On August 12, 2016, we were ready to go! After much preparation, the 25 participants, a good half of whom were young adults, met in Bleckede at the home of the Pries family. Friends of the Peace Road had come from Bleckede/Lauenburg, Hamburg, Flensburg, Gießen and even Frankfurt. And this year women made up almost half of our group. Those who had come from a distance had transported their bicycles by train or car, and a few of the young people had already cycled the 30 km from Lüneburg station to the meeting point in Bleckede. An intimate atmosphere was quickly established as we enjoyed a barbeque together, and the evening came to a relaxing end.

On the following day we took the ferry over the Elbe and our route took us through the small town of Boizenburg that was once in the DDR, right on the border. There we met a reporter from the Hagenow area local paper at the idyllic market place. After a short conversation, we agreed to meet her for an interview at the border memorial site „Checkpoint Harry“, about 3 km. outside the town. On our arrival, w e learned from the reporter that on that day, August 13th ,55 years previously, the wall had been built between the DDR and the BRD. Precisely on this memorable day, the German section of the ‚Peace Road 2016“led us to „Checkpoint Harry“ on the way from Boizenburg to Lauenburg.

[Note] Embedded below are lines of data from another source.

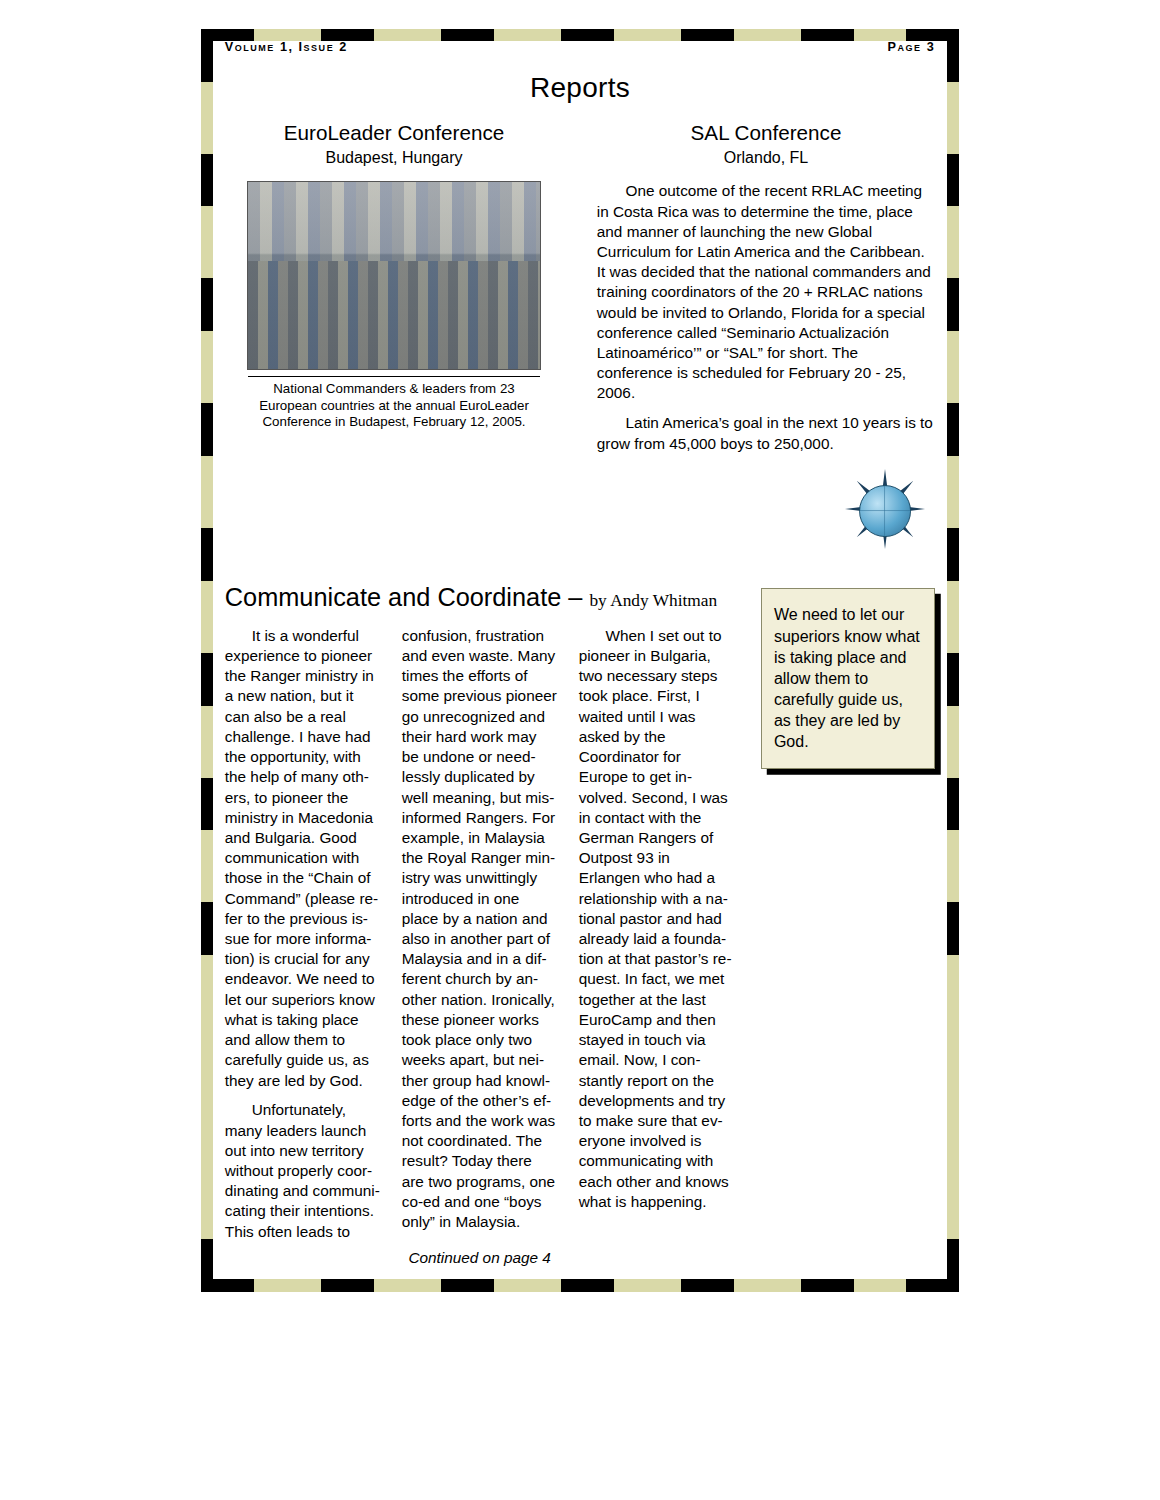Volume 1, Issue 2 Page 3
Reports
EuroLeader Conference
Budapest, Hungary
National Commanders & leaders from 23 European countries at the annual EuroLeader Conference in Budapest, February 12, 2005.
SAL Conference
Orlando, FL
One outcome of the recent RRLAC meeting in Costa Rica was to determine the time, place and manner of launching the new Global Curriculum for Latin America and the Caribbean. It was decided that the national commanders and training coordinators of the 20 + RRLAC nations would be invited to Orlando, Florida for a special conference called “Seminario Actualización Latinoamérico’” or “SAL” for short. The conference is scheduled for February 20 - 25, 2006.
Latin America’s goal in the next 10 years is to grow from 45,000 boys to 250,000.
Communicate and Coordinate – by Andy Whitman
It is a wonderful experience to pioneer the Ranger ministry in a new nation, but it can also be a real challenge. I have had the opportunity, with the help of many others, to pioneer the ministry in Macedonia and Bulgaria. Good communication with those in the “Chain of Command” (please refer to the previous issue for more information) is crucial for any endeavor. We need to let our superiors know what is taking place and allow them to carefully guide us, as they are led by God.
Unfortunately, many leaders launch out into new territory without properly coordinating and communicating their intentions. This often leads to confusion, frustration and even waste. Many times the efforts of some previous pioneer go unrecognized and their hard work may be undone or needlessly duplicated by well meaning, but misinformed Rangers. For example, in Malaysia the Royal Ranger ministry was unwittingly introduced in one place by a nation and also in another part of Malaysia and in a different church by another nation. Ironically, these pioneer works took place only two weeks apart, but neither group had knowledge of the other’s efforts and the work was not coordinated. The result? Today there are two programs, one co-ed and one “boys only” in Malaysia.
When I set out to pioneer in Bulgaria, two necessary steps took place. First, I waited until I was asked by the Coordinator for Europe to get involved. Second, I was in contact with the German Rangers of Outpost 93 in Erlangen who had a relationship with a national pastor and had already laid a foundation at that pastor’s request. In fact, we met together at the last EuroCamp and then stayed in touch via email. Now, I constantly report on the developments and try to make sure that everyone involved is communicating with each other and knows what is happening.
Continued on page 4
We need to let our superiors know what is taking place and allow them to carefully guide us, as they are led by God.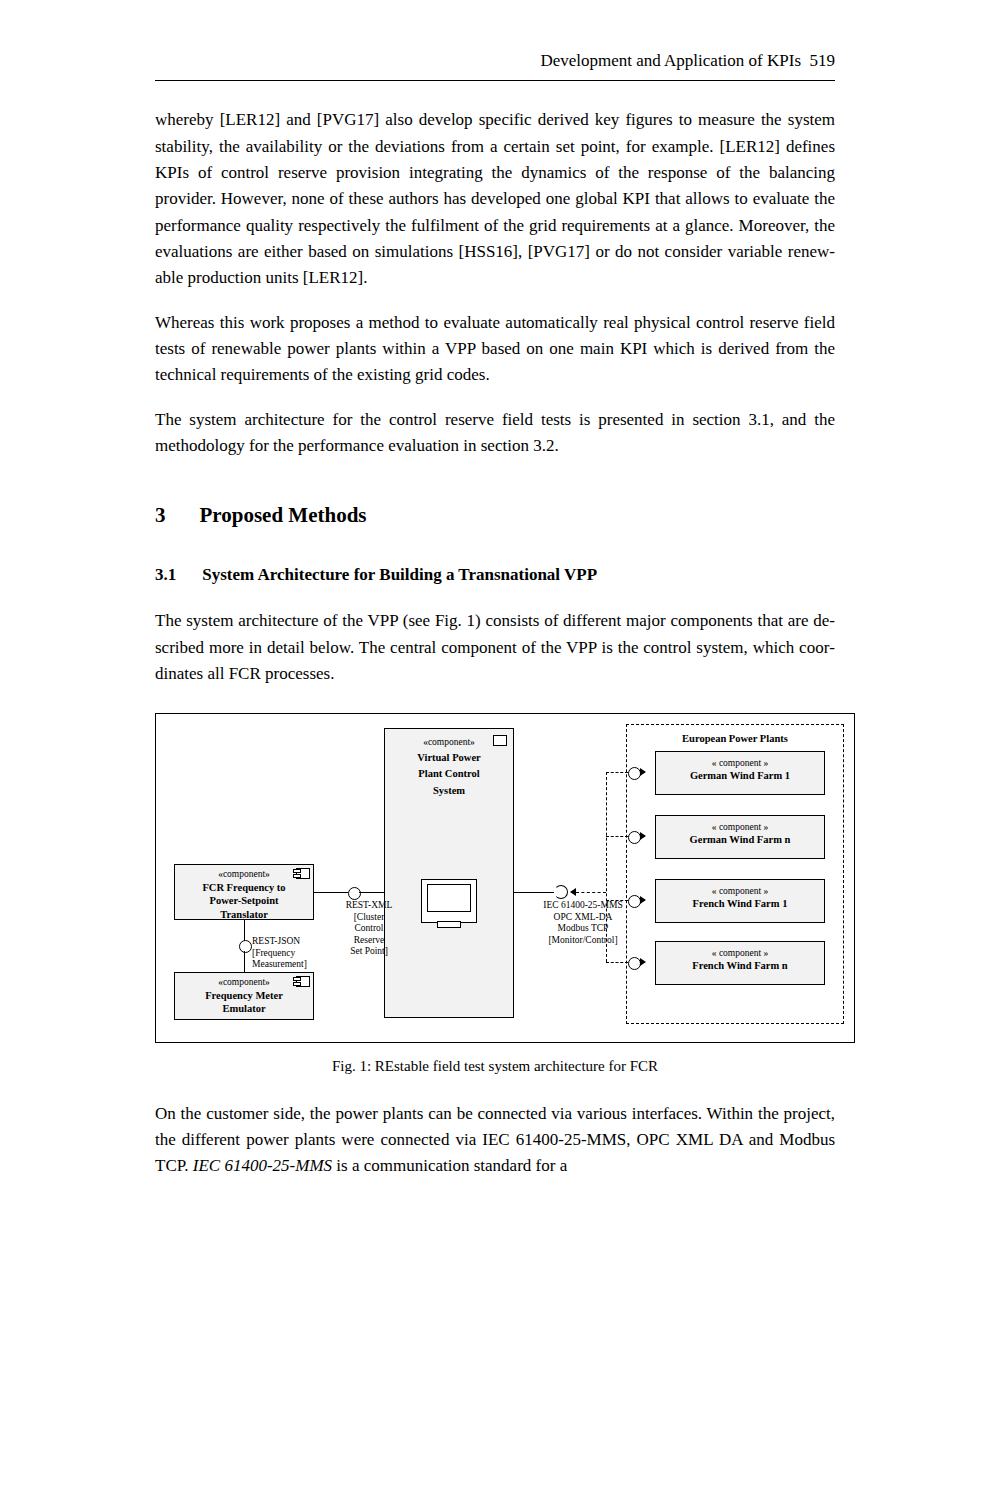Development and Application of KPIs 519
whereby [LER12] and [PVG17] also develop specific derived key figures to measure the system stability, the availability or the deviations from a certain set point, for example. [LER12] defines KPIs of control reserve provision integrating the dynamics of the response of the balancing provider. However, none of these authors has developed one global KPI that allows to evaluate the performance quality respectively the fulfilment of the grid requirements at a glance. Moreover, the evaluations are either based on simulations [HSS16], [PVG17] or do not consider variable renewable production units [LER12].
Whereas this work proposes a method to evaluate automatically real physical control reserve field tests of renewable power plants within a VPP based on one main KPI which is derived from the technical requirements of the existing grid codes.
The system architecture for the control reserve field tests is presented in section 3.1, and the methodology for the performance evaluation in section 3.2.
3 Proposed Methods
3.1 System Architecture for Building a Transnational VPP
The system architecture of the VPP (see Fig. 1) consists of different major components that are described more in detail below. The central component of the VPP is the control system, which coordinates all FCR processes.
«component» Virtual Power
Plant Control
System
«component» FCR Frequency to
Power-Setpoint
Translator
«component» Frequency Meter
Emulator
REST-JSON
[Frequency
Measurement]
REST-XML
[Cluster
Control
Reserve
Set Point]
IEC 61400-25-MMS
OPC XML-DA
Modbus TCP
[Monitor/Control]
European Power Plants
« component » German Wind Farm 1
« component » German Wind Farm n
« component » French Wind Farm 1
« component » French Wind Farm n
Fig. 1: REstable field test system architecture for FCR
On the customer side, the power plants can be connected via various interfaces. Within the project, the different power plants were connected via IEC 61400-25-MMS, OPC XML DA and Modbus TCP. IEC 61400-25-MMS is a communication standard for a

The next edition of the local Hagenow newspaper contained the following: ‘last year alone, people from 120 countries all over the world took part in the project ‚Peace Road’. On foot, bicycle, by car or other means of transport, every year they form a path of peace round the world in order to say ‘we are all one family’’’. The newspaper went on to say that the project would be given a different motto each year. ‘This year, we, along with the participants in most other countries, are championing the reunification of North and South Korea. Additionally, we are supporting the opening of a fifth UN office at the border of the Koreas’, Siegfried Pries was quoted as stating.

Kayong Kim from South Korea, who joined the accompanying team with Hilke Ganz and Dagmar Pries, could hardly express her astonishment that the Germans were so dedicated to Korea. The 24-year- old art student has lived for one year in Germany. ‘Yes, the situation between North and South Korea is again deteriorating’, she told the reporter in concerned tones.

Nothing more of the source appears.